Frustrated by (not provided) keyword data and other Google Analytics niggles?

This post looks to help you resolve these issues to get more from your organic search data. 

There are many differences between agency-side and client-side, not least the amount of sites worked on! However, there are also some shared resources that add value to both sides of the coin.

Data sources are an example of this and when we’re all fighting the same fight, it’s essential to have consistent pots of data to analyse and report on.

One such data source is, of course, Google Analytics. As a free tool, it is an essential resource for agencies and brands alike. I’m a daily user of GA as part of client reporting and helping our search and technical teams understand how sites are performing, both positively and negatively. 

Google has made changes to GA, especially recently. Some of these changes, particularly around UX and usability, have really benefitted the user.

On the flip side, Google has given with one hand and taken away with the other, by making it more and more difficult to gain full access to data, especially in organic.  

With this post I aim to go a little deeper by giving specific, actionable advice on how to further prove the value of organic for your business or clients. 

(not provided)

The most infamous of GA’s restrictions is undoubtedly (not provided) keyword data, where Google restricts keyword data due to ‘security’ and protection of the searcher’s privacy.

If you are signed in to Google when you search, the keyword you search for is not passed on to the site owner. This began as a small percentage but has steadily grown until Google announced in late 2013 that all signed-in keyword data would be hidden indefinitely. In reality, from what we see everyday across our client portfolio, this equates to around 80-90% of organic keyword data being hidden. 

This is just an example of some of GA’s niggling inconsistencies, and one I hope to resolve for you in this post, amongst others.  So let’s begin with unlocking (not provided) data…

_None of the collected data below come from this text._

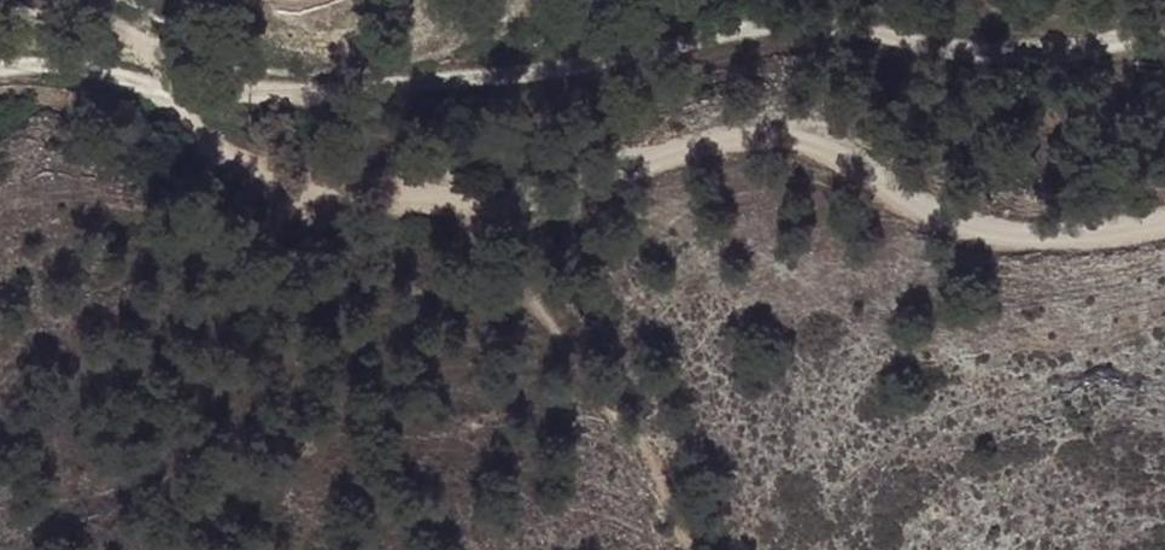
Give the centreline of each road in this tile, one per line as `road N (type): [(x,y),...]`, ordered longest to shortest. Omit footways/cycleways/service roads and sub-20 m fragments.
road 1 (residential): [(0,69),(79,63),(155,91),(375,86),(843,23),(1056,61),(1164,23)]
road 2 (track): [(1164,219),(1090,237),(991,237),(904,207),(806,132),(750,124),(571,183),(395,207),(322,206),(236,183),(155,91)]
road 3 (track): [(0,19),(53,18),(120,30),(248,90)]

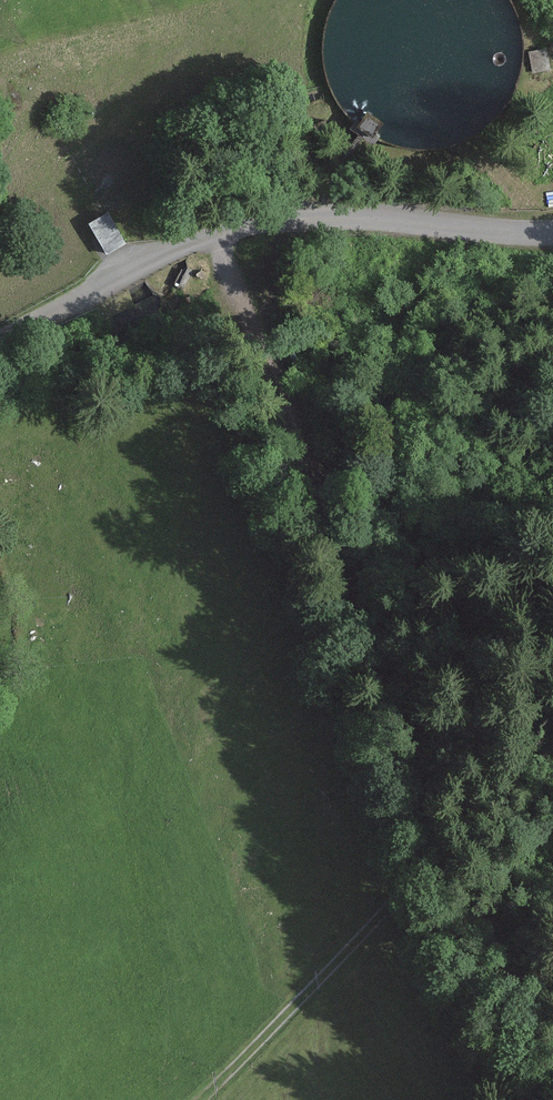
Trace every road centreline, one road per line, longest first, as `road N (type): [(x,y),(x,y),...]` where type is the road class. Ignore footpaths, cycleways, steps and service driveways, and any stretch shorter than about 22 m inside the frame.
road 1 (track): [(217,237),(390,643),(449,844)]
road 2 (unclassified): [(0,341),(217,237),(259,227),(407,218),(552,228)]
road 3 (track): [(201,1099),(449,844)]

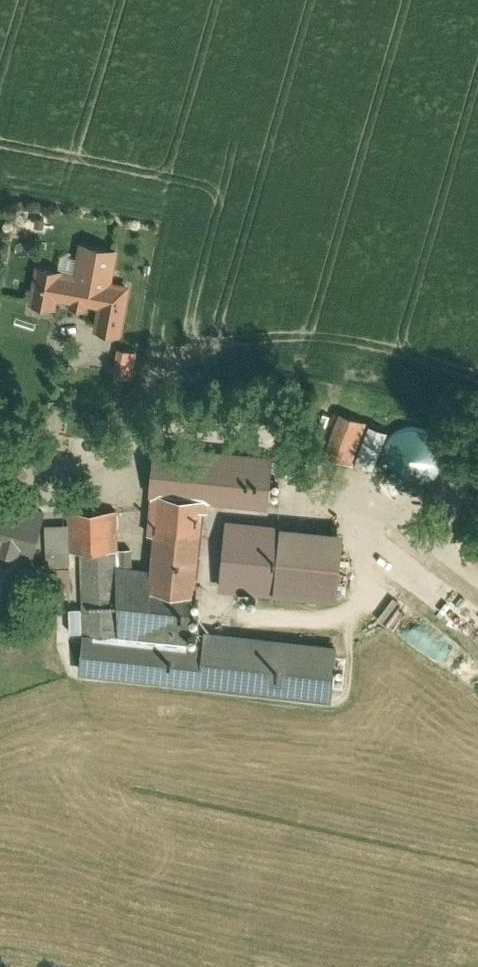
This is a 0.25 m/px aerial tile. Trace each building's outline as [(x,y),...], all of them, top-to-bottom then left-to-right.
[(36,262),(29,302),(54,307),(56,294),(72,297),(70,304),(86,307),(87,303),(99,305),(95,329),(120,333),(129,281),(116,278),(122,246),(81,239),(75,269),(36,262)] [(134,375),(137,351),(118,348),(114,371),(134,375)] [(340,413),(323,456),(349,466),(367,424),(340,413)] [(435,436),(428,429),(419,426),(409,425),(399,428),(391,434),(386,442),(383,451),(383,461),(387,470),(394,477),(402,482),(411,484),(421,483),(430,479),(437,472),(441,463),(442,453),(440,444),(435,436)] [(158,447),(155,499),(150,566),(148,585),(201,591),(210,502),(270,505),(272,453),(158,447)] [(31,553),(43,507),(0,496),(0,545),(31,553)] [(113,506),(68,508),(70,549),(78,548),(115,546),(113,506)] [(219,586),(342,596),(349,529),(226,520),(219,586)] [(115,546),(78,548),(85,631),(113,634),(119,582),(148,585),(150,566),(117,563),(115,546)] [(201,591),(148,585),(119,582),(113,634),(196,642),(201,591)] [(196,642),(113,634),(85,631),(81,670),(330,696),(335,643),(208,630),(206,643),(196,642)]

(not provided) – the bane of the SEO’s life! There are two main issues with (not provided) that I encounter on a daily basis – being unable to specify brand and non-brand traffic volumes, and the split of non-brand traffic between keywords. Let’s look at both of these issues and how we can resolve them… 

Brand and non-brand

(not provided) makes our lives difficult, but it does leave us a sliver of data to work with. As mentioned above, this is usually around 15% of keyword data. The word of the day here is extrapolate. We need to take this 15% of available keyword data and apply its structure to the hidden remainder. Here is a step-by-step guide on how to do this, with an additional bonus download to help you.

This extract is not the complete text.